Jiva Technology

How to choose a prosperous career

I am probably not the first person to note that during an election, politicians typically generate an awful lot more heat than light (or insight) and today’s US Presidential election seems little different. But elections are a time when some of the better commentators stop for a moment to reflect upon the deeper issues facing our societies. Clayton Christen’s piece in Saturday’s New York Times is ostensibly a reflection upon the changes needed to stimulate the US economy, but what caught my eye was his analysis of which sectors of the economy create jobs and which ones don’t.

If you have children at school or university, I’d recommend you read the article and think about it deeply, because his analysis correlates very closely with my own experience. To cut to the chase, Christensen (who by the way is a prominent business school professor and author) argues that there are three types of innovation that power the economy and hence create jobs: empowering innovations, sustaining innovations and efficiency innovations. Only innovations in the first category create new jobs and new industries.
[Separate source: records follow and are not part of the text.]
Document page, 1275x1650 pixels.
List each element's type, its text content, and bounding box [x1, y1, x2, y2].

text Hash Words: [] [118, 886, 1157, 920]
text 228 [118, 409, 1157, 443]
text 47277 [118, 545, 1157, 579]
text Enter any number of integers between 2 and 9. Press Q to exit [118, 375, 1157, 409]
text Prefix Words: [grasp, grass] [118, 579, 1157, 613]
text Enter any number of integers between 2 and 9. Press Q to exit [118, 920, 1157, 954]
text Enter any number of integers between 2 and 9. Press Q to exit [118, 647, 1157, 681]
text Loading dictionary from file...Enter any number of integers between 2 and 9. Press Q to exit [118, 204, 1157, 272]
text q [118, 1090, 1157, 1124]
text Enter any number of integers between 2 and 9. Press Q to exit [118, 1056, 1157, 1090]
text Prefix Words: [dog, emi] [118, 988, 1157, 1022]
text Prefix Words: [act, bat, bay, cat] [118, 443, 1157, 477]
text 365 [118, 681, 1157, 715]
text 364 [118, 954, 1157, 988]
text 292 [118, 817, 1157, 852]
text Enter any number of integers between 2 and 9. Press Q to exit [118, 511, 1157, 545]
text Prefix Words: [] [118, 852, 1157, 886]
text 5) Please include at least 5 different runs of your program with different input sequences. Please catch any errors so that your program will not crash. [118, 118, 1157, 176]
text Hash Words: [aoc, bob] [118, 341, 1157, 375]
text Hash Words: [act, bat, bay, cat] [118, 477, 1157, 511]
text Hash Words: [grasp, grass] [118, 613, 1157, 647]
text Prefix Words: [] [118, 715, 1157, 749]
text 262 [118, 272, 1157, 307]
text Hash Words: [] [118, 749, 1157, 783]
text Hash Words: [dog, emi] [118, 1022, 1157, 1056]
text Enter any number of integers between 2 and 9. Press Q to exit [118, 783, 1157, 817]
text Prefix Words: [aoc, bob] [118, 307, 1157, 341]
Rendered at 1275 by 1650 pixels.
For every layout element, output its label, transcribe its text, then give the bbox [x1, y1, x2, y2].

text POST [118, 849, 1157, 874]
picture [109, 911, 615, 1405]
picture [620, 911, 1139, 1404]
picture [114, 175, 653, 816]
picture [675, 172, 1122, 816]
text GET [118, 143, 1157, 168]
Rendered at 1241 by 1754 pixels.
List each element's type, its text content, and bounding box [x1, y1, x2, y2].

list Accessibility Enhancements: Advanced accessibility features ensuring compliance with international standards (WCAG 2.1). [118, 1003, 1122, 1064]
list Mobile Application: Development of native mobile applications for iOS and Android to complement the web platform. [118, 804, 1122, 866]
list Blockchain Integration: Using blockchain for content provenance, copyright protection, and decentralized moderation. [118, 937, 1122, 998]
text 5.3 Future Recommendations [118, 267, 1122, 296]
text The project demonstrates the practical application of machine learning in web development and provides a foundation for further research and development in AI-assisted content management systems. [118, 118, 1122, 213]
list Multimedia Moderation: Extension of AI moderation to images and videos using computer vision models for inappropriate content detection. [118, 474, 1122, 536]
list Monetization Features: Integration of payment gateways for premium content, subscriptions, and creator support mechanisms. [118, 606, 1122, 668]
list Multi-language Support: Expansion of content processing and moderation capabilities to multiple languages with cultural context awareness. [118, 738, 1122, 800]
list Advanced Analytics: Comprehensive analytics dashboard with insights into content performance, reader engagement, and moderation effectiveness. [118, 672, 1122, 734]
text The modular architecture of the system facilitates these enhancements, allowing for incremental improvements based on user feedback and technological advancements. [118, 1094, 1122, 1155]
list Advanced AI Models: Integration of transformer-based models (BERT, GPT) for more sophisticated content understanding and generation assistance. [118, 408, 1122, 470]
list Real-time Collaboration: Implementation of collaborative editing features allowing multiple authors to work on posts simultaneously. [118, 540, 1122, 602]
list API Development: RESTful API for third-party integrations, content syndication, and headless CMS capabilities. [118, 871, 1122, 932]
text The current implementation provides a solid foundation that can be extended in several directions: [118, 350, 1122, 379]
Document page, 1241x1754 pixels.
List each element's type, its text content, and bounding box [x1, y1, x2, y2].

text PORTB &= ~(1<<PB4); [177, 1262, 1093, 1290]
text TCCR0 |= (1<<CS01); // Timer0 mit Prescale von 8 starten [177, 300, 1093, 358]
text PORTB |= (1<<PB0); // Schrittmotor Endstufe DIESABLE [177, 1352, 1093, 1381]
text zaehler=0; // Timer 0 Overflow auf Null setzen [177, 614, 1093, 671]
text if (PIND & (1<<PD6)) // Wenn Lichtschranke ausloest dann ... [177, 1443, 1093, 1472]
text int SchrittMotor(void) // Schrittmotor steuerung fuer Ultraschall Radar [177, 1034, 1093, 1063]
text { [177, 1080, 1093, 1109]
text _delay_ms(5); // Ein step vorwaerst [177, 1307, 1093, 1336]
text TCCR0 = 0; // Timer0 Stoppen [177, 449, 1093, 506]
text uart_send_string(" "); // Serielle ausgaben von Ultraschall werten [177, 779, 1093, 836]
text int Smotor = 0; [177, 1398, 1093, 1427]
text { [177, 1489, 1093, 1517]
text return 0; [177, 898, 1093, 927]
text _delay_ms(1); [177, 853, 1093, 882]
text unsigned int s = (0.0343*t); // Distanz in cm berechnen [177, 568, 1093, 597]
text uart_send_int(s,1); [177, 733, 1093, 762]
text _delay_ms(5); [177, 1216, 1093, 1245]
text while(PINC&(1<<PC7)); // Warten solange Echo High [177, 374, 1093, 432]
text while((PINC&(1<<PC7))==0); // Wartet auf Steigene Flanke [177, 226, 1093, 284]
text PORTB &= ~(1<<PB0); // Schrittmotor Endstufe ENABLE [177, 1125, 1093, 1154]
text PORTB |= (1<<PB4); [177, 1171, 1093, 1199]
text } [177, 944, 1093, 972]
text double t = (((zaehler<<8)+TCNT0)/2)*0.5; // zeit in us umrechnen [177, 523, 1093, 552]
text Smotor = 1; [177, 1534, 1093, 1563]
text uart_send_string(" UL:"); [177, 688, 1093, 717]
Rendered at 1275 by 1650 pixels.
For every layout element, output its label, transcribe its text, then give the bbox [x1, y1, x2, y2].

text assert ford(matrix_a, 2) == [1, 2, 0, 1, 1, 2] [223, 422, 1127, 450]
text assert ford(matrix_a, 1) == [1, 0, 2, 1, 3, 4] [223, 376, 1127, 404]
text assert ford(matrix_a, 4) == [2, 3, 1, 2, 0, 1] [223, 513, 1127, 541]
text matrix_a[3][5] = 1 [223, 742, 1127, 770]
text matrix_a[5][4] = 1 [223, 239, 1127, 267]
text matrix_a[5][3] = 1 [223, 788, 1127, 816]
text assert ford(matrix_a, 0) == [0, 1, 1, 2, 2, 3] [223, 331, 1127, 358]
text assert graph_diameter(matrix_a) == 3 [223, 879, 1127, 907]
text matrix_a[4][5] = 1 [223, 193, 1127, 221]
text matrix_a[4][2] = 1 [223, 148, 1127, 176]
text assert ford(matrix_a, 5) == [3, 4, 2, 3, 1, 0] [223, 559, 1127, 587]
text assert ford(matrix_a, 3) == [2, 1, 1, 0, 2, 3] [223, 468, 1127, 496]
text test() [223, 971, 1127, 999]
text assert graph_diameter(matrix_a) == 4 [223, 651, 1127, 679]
If a rising tide raises all boats, then starting your career in an industry recently created by a new and empowering innovation will give you much better prospects than starting in an industry that’s cutting costs through efficiency improvements in a vain attempt to stay ahead of the pack.

Given that it’s highly unlikely that an 18 yo school leaver or even a 21 yo graduate will have insight into what an ’empowering innovation’ looks like, it’s almost certain that they will base one of the single most important decisions they will ever make, their choice of career, on false information or chance. To make matters worse, those industries and occupations that are best known will be those that have been around longest and therefore are most likely to be in Christensen’s industries that are either maintaining or cutting jobs. Makes you think, doesn’t it?